Could you copy out all the lines in the material below where the word "capa" occurs?
Input material Block Start
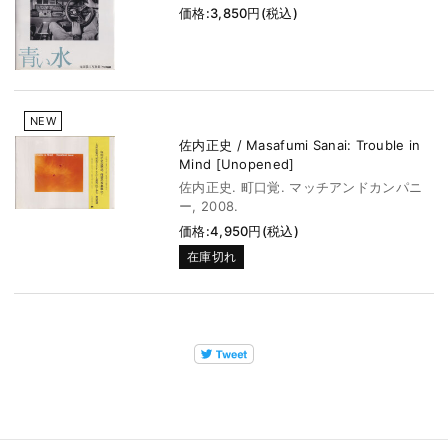
価格:3,850円(税込)
NEW
佐内正史 / Masafumi Sanai: Trouble in
Mind [Unopened]
佐内正史. 町口覚. マッチアンドカンパニ
ー, 2008.
価格:4,950円(税込)
在庫切れ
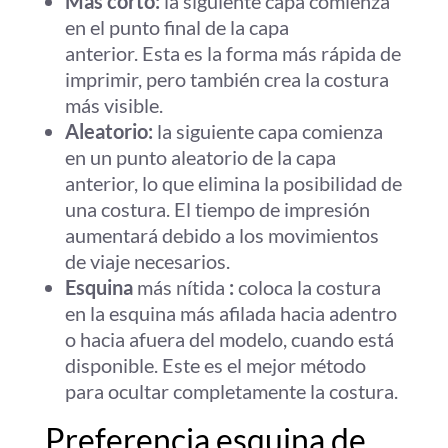
Más corto:
la siguiente capa comienza
en el punto final de la capa
anterior. Esta es la forma más rápida de
imprimir, pero también crea la costura
más visible.
Aleatorio:
la siguiente capa comienza
en un punto aleatorio de la capa
anterior, lo que elimina la posibilidad de
una costura. El tiempo de impresión
aumentará debido a los movimientos
de viaje necesarios.
Esquina
más nítida
:
coloca la costura
en la esquina más afilada hacia adentro
o hacia afuera del modelo, cuando está
disponible. Este es el mejor método
para ocultar completamente la costura.
Preferencia esquina de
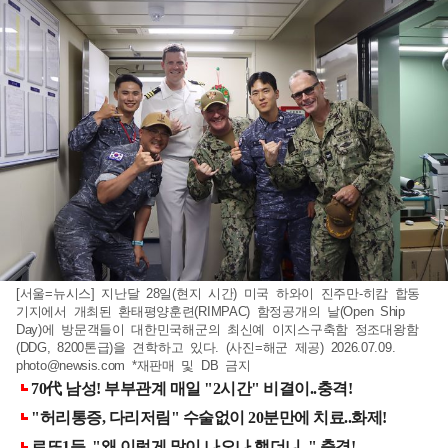
[서울=뉴시스] 지난달 28일(현지 시간) 미국 하와이 진주만-히캄 합동
기지에서 개최된 환태평양훈련(RIMPAC) 함정공개의 날(Open Ship
Day)에 방문객들이 대한민국해군의 최신예 이지스구축함 정조대왕함
(DDG, 8200톤급)을 견학하고 있다. (사진=해군 제공) 2026.07.09.
photo@newsis.com
*재판매 및 DB 금지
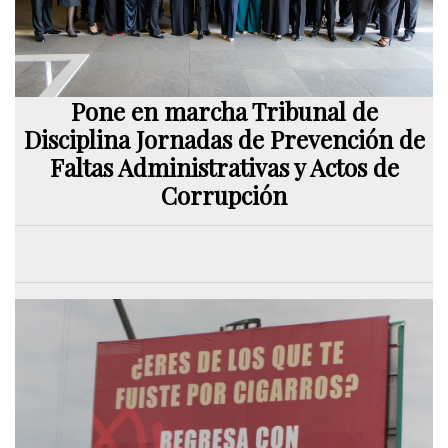
Pone en marcha Tribunal de
Disciplina Jornadas de Prevención de
Faltas Administrativas y Actos de
Corrupción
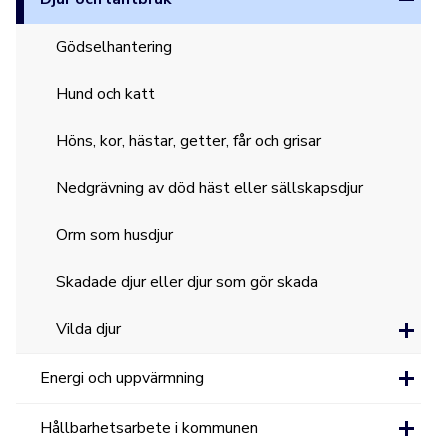
Gödselhantering
Hund och katt
Höns, kor, hästar, getter, får och grisar
Nedgrävning av död häst eller sällskapsdjur
Orm som husdjur
Skadade djur eller djur som gör skada
Vilda djur
Energi och uppvärmning
Hållbarhetsarbete i kommunen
Input material Block End
## Final answer
la siguiente capa comienza
en el punto final de la capa
la siguiente capa comienza
en un punto aleatorio de la capa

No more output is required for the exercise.